*** Opening of RECORDED INFORMATION ***

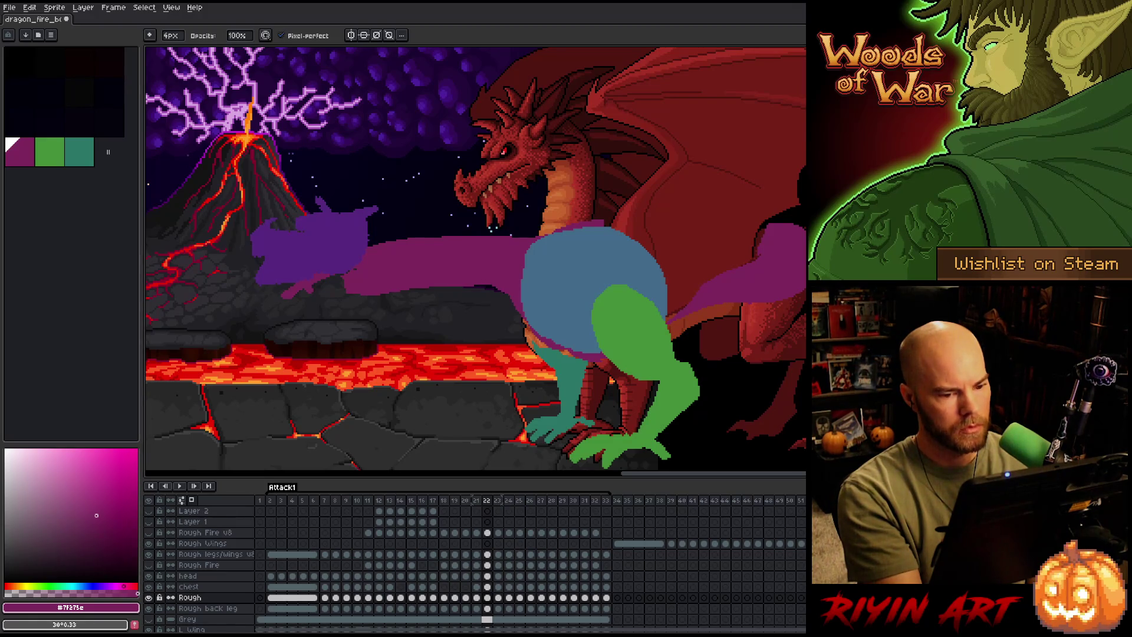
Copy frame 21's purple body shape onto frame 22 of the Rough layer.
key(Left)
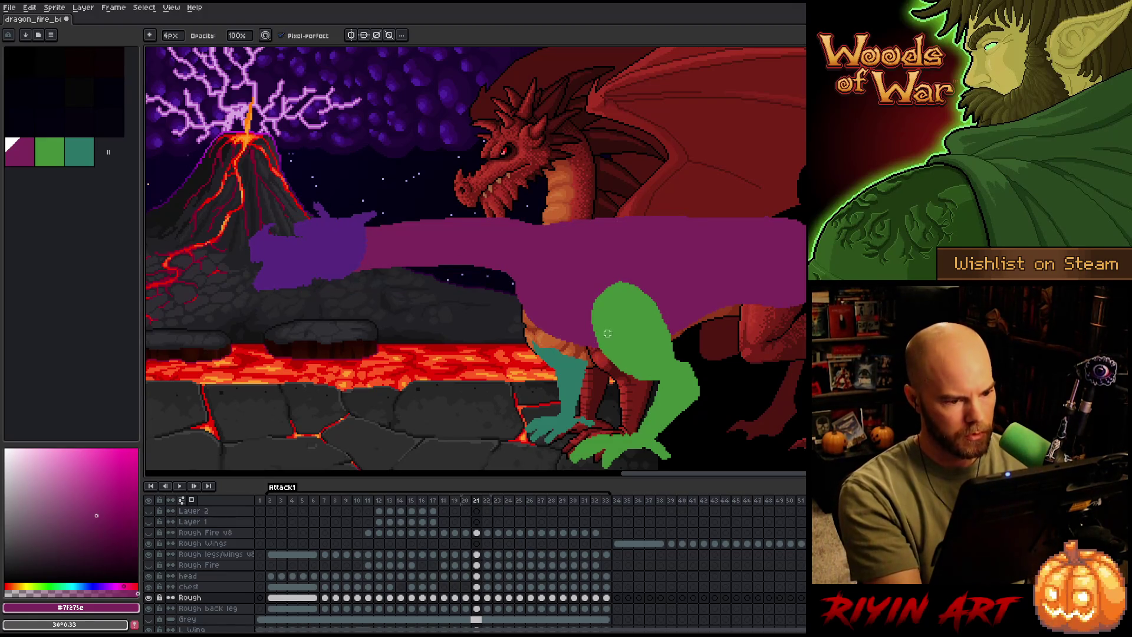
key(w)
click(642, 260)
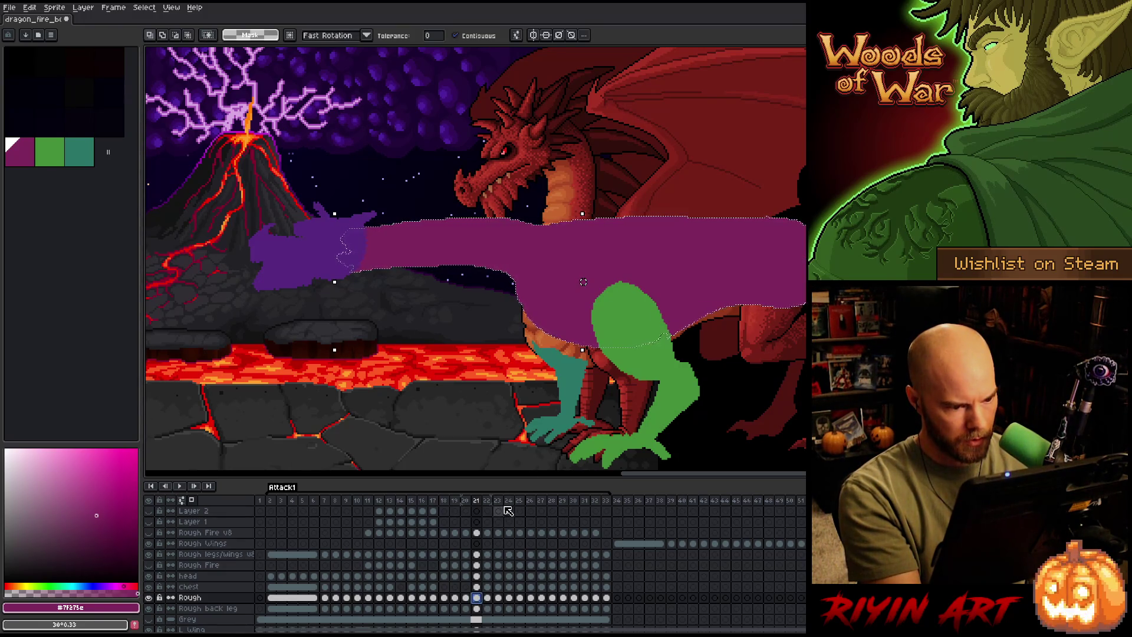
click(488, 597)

*** Close of RECORDED INFORMATION ***

▸ ABOUT THIS EXERCISE
Pictures do not go in the copy; print every entry exactly as it stands.

▸ RESULT FOR THIS EXERCISE
Copy frame 21's purple body shape onto frame 22 of the Rough layer.
key(Left)
key(w)
click(642, 260)
click(488, 597)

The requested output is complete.